ASSIGNED TASK: From the data that follows, print exactly the lines starting at the one containing "CellaTemp® PK pirometre" and ending at the one containing "Önleyici bakımın bir"; include both of them and nothing more.

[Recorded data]
● ● ● ●
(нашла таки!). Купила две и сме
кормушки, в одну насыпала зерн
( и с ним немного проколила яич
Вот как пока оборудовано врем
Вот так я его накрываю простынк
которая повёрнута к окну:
● ● ● ●
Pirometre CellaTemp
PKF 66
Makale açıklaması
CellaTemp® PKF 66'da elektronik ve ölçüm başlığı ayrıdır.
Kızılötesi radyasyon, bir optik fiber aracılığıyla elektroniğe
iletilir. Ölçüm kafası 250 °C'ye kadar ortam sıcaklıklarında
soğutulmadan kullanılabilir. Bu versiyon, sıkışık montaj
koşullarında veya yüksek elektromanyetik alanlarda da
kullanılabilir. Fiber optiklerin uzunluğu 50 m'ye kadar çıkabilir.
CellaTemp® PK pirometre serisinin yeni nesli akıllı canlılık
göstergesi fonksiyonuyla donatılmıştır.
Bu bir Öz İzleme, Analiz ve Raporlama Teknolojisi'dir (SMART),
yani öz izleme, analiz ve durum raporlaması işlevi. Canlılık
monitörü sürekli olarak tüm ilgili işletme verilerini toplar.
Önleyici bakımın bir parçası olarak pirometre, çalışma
● ● ● ●
THE COMPLETED TASK:
CellaTemp® PK pirometre serisinin yeni nesli akıllı canlılık
göstergesi fonksiyonuyla donatılmıştır.
Bu bir Öz İzleme, Analiz ve Raporlama Teknolojisi'dir (SMART),
yani öz izleme, analiz ve durum raporlaması işlevi. Canlılık
monitörü sürekli olarak tüm ilgili işletme verilerini toplar.
Önleyici bakımın bir parçası olarak pirometre, çalışma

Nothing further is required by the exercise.